* [Work to complete] Copy out each line below containing "feTurbulence".

* [Source data]
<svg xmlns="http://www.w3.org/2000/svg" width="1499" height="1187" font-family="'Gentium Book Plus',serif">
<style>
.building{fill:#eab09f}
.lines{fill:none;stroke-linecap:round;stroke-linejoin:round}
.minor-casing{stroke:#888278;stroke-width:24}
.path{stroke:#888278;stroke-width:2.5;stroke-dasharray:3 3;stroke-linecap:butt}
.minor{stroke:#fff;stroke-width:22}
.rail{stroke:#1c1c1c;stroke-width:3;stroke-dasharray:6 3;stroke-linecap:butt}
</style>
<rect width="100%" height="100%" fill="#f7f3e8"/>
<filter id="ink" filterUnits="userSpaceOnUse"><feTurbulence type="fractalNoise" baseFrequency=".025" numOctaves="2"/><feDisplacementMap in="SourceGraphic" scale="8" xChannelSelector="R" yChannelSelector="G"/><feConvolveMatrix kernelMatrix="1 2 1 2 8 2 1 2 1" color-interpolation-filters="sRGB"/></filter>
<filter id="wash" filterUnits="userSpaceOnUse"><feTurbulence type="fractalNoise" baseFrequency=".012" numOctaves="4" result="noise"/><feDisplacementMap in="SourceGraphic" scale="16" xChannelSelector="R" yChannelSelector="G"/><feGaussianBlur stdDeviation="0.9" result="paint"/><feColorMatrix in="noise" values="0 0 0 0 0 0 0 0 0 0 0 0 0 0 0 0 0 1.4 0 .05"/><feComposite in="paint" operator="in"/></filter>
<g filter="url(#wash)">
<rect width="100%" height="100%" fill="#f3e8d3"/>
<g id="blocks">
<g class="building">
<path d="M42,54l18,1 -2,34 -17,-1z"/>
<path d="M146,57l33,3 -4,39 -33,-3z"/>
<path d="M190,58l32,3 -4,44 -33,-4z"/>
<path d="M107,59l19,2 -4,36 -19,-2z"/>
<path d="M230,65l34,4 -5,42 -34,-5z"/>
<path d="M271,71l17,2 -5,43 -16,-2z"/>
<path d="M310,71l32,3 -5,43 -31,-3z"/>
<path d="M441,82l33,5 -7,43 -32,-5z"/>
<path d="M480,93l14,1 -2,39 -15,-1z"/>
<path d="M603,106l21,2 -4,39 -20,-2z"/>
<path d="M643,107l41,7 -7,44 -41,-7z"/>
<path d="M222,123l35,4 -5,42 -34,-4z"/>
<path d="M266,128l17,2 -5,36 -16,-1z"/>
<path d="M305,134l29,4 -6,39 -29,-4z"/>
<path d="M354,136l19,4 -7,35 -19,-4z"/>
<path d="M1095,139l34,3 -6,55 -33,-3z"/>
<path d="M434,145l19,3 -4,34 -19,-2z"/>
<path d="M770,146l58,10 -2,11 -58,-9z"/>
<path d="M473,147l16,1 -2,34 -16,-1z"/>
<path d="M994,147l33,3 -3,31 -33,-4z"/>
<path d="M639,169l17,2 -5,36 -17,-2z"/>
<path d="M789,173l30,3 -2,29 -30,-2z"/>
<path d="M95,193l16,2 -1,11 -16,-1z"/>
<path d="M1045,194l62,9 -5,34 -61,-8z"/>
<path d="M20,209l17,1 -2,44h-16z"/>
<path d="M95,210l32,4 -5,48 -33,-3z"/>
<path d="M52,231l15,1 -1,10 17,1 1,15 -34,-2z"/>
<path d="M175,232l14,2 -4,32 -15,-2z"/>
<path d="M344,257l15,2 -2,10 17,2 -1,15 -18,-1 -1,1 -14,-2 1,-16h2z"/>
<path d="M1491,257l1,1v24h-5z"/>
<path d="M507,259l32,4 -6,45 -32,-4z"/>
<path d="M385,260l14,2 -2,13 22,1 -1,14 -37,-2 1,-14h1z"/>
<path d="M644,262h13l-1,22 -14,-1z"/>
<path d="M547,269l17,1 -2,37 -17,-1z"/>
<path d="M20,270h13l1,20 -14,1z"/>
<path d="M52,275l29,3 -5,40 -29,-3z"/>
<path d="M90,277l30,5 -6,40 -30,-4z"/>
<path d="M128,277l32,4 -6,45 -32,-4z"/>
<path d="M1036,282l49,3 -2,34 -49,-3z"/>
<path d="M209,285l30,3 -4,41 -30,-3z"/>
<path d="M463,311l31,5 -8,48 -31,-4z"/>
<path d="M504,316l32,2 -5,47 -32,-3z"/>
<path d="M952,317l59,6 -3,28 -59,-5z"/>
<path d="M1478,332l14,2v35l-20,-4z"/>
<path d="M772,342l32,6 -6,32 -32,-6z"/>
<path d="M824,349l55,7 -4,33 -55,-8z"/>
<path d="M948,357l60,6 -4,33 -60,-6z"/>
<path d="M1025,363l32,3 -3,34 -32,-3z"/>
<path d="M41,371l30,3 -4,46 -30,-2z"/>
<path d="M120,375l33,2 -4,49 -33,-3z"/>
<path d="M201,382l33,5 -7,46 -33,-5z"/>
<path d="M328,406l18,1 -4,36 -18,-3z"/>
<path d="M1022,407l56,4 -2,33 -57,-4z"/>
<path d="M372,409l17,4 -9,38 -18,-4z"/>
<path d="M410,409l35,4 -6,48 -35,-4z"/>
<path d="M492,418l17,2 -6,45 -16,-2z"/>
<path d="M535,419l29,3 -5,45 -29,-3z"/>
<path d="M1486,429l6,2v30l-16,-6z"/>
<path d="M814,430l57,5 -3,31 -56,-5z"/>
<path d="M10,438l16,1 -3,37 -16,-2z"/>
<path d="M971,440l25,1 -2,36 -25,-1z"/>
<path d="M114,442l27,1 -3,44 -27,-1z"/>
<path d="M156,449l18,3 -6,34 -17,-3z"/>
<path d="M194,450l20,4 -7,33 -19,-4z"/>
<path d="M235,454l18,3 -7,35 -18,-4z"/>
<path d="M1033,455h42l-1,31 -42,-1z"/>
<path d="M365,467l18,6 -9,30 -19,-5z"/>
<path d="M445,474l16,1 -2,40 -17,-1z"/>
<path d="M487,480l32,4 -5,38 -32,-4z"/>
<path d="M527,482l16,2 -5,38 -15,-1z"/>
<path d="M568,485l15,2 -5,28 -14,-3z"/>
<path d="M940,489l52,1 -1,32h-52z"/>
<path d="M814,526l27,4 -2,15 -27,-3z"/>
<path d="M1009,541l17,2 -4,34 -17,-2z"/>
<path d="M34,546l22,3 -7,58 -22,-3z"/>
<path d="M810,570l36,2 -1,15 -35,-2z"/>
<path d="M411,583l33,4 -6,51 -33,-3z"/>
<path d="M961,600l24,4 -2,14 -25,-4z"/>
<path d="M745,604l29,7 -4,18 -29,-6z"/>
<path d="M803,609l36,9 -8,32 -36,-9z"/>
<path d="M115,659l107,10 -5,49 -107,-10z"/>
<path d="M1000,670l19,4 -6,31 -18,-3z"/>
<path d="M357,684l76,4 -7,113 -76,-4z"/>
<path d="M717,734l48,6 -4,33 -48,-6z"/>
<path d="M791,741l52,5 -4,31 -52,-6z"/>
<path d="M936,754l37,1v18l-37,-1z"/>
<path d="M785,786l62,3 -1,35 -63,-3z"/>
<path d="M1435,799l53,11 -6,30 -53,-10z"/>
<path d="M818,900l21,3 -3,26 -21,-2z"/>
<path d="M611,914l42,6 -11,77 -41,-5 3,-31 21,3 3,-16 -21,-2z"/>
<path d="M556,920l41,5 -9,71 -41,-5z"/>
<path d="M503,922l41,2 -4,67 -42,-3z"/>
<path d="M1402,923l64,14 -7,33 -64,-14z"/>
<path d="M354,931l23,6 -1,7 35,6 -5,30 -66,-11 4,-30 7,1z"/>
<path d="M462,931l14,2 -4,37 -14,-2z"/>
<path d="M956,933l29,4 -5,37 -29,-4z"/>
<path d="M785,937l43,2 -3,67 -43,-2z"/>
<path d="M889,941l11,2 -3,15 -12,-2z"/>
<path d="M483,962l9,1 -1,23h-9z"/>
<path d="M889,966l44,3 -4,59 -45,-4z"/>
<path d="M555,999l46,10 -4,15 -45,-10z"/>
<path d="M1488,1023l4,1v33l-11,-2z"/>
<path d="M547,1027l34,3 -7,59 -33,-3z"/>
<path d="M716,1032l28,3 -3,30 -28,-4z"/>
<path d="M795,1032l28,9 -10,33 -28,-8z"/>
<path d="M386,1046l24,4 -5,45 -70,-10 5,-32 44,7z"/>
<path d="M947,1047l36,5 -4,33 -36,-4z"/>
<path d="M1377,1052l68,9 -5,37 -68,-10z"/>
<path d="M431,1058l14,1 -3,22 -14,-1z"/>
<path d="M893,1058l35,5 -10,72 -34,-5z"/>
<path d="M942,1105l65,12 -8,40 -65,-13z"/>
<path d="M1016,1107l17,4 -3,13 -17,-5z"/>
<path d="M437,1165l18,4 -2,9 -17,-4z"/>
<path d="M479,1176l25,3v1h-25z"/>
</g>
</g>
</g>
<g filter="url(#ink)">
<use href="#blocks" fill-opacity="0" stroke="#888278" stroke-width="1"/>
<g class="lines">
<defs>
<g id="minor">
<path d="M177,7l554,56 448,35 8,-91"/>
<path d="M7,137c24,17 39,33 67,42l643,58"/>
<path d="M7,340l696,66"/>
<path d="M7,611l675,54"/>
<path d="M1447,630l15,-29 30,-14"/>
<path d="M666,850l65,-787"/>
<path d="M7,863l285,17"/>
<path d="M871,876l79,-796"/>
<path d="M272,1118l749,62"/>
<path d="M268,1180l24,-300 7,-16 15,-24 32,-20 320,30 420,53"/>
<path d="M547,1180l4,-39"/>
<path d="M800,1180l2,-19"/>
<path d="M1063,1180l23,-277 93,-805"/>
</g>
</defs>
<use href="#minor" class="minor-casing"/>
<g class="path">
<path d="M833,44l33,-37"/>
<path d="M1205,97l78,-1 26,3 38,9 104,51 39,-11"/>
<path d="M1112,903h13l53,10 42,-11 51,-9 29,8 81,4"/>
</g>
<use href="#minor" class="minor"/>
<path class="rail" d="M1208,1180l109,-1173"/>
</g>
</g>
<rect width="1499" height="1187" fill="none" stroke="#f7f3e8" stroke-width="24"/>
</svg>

* [Output of the task]
<filter id="ink" filterUnits="userSpaceOnUse"><feTurbulence type="fractalNoise" baseFrequency=".025" numOctaves="2"/><feDisplacementMap in="SourceGraphic" scale="8" xChannelSelector="R" yChannelSelector="G"/><feConvolveMatrix kernelMatrix="1 2 1 2 8 2 1 2 1" color-interpolation-filters="sRGB"/></filter>
<filter id="wash" filterUnits="userSpaceOnUse"><feTurbulence type="fractalNoise" baseFrequency=".012" numOctaves="4" result="noise"/><feDisplacementMap in="SourceGraphic" scale="16" xChannelSelector="R" yChannelSelector="G"/><feGaussianBlur stdDeviation="0.9" result="paint"/><feColorMatrix in="noise" values="0 0 0 0 0 0 0 0 0 0 0 0 0 0 0 0 0 1.4 0 .05"/><feComposite in="paint" operator="in"/></filter>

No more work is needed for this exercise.